## Instruction
Copy each line of the following data that contains "count".

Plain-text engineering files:
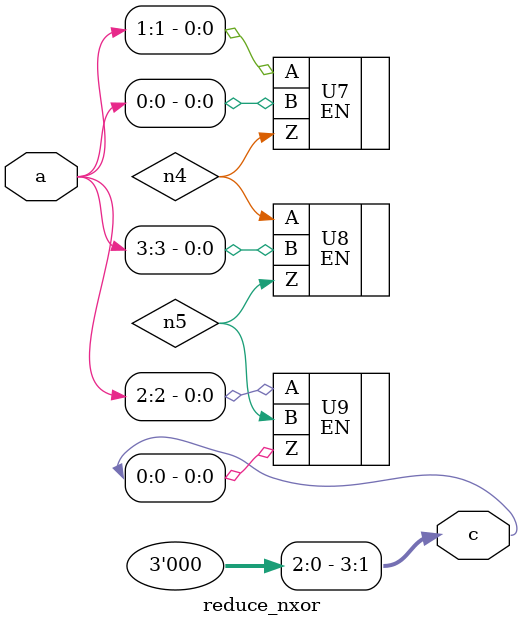
<source format=v>


module reduce_nxor ( a, c );
  input [3:0] a;
  output [3:0] c;
  wire   n4, n5;
  assign c[1] = 1'b0;
  assign c[2] = 1'b0;
  assign c[3] = 1'b0;

  EN U7 ( .A(a[1]), .B(a[0]), .Z(n4) );
  EN U8 ( .A(n4), .B(a[3]), .Z(n5) );
  EN U9 ( .A(a[2]), .B(n5), .Z(c[0]) );
endmodule


</source>
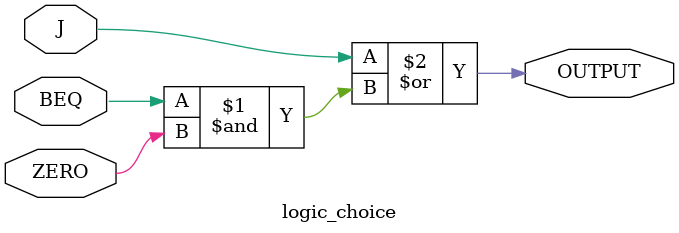
<source format=v>

module logic_choice(OUTPUT, J, BEQ, ZERO);
    input J, BEQ, ZERO;
    output OUTPUT;

    // Logic to determine the output based on J and BEQ
    assign OUTPUT = (J | (BEQ & ZERO));
    // If J is true, OUTPUT is true; if BEQ is true and ZERO is true, OUTPUT is also true
    // Otherwise, OUTPUT is false
endmodule
</source>
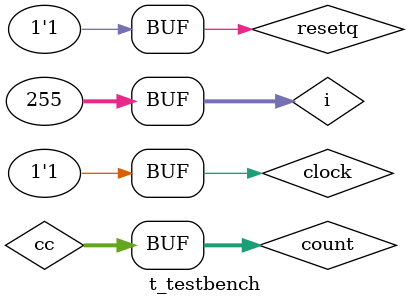
<source format=v>
`timescale 1ns / 1ps

module t_testbench;
  // Inputs
  reg clock;
  reg resetq;
  
  // Outputs
  wire [7:0] cc;
  wire unsupported;
  wire [7:0] io_din;
  wire io_inp;
  wire io_out;
  wire [7:0] io_dout;
  wire [2:0] io_n;

  reg [7:0] count;
  always @(posedge clock)
    count <= count + 1;
  
  assign cc = count;

  wire ram_rd, ram_wr;       // RAM write enable
  wire [7:0] ram_q, ram_d;   // RAM read data,RAM write data
  wire [15:0] ram_a;         // RAM address

  ram _ram (
    .clk(clock),
    .re(ram_rd),
    .we(ram_wr),
    .d(ram_d),
    .a(ram_a),
    .q(ram_q)
  );

  wire Q;
  cdp1802 cdp1802 (
    .clock(clock),
    .resetq(resetq),
    .Q(Q),
    .EF(4'b0000),

    .io_n(io_n),
    .io_inp(io_inp),
    .io_out(io_out),

    .ram_rd(ram_rd),
    .ram_wr(ram_wr),
    .ram_q(ram_q),
    .ram_d(ram_d),
    .ram_a(ram_a),

    .io_din(io_din),
    .io_dout(io_dout),

    .unsupported(unsupported)
  );
  
  integer i;
 
  initial begin
    $dumpfile("t_testbench.vcd");
    $dumpvars(0, t_testbench);
    clock = 0;

    // Setup RAM Area
    _ram.store[0]=8'h7b;    // 0000 7B    START SEQ
    _ram.store[1]=8'h7a;    // 0001 7A          REQ
    _ram.store[2]=8'h30;    // 0002 30 00       BR START
    _ram.store[3]=8'h00;

    #100
    
    resetq = 0;

    #20

    resetq = 1;

    for(i=0; i<255; i=i+1)
      #10 clock = ~clock;
  end    
endmodule
</source>
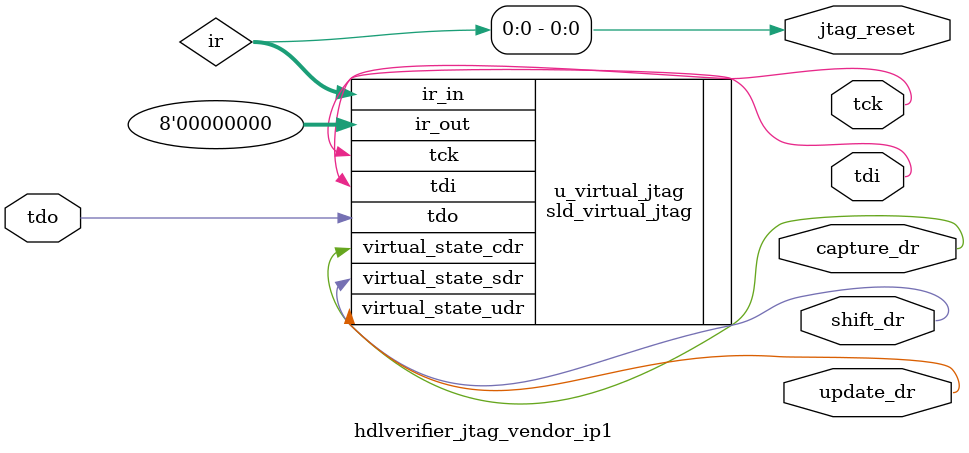
<source format=v>
module hdlverifier_jtag_vendor_ip1
#(parameter JTAG_ID=56)
(
    output tdi,
    input  tdo,
    output tck,
    output jtag_reset,
    output capture_dr,
    output shift_dr,
    output update_dr
);
wire [7:0] ir;

assign jtag_reset = ir[0];

sld_virtual_jtag #(
        .sld_sim_n_scan         (0),
        .sld_sim_action          (""),
        .sld_sim_total_length   (0),
        .sld_auto_instance_index ("NO"),
        .sld_instance_index      (JTAG_ID),
        .sld_ir_width            (8)) 
u_virtual_jtag (
        .tdi                (tdi),                
        .tdo                (tdo),                
        .ir_in              (ir),
        .ir_out             (8'b0),
        .virtual_state_cdr  (capture_dr),
        .virtual_state_sdr  (shift_dr),
        .tck                (tck),
        .virtual_state_udr  (update_dr)
    );
    
endmodule
</source>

## Exercise response
  reg [7:0] count;
    count <= count + 1;
  assign cc = count;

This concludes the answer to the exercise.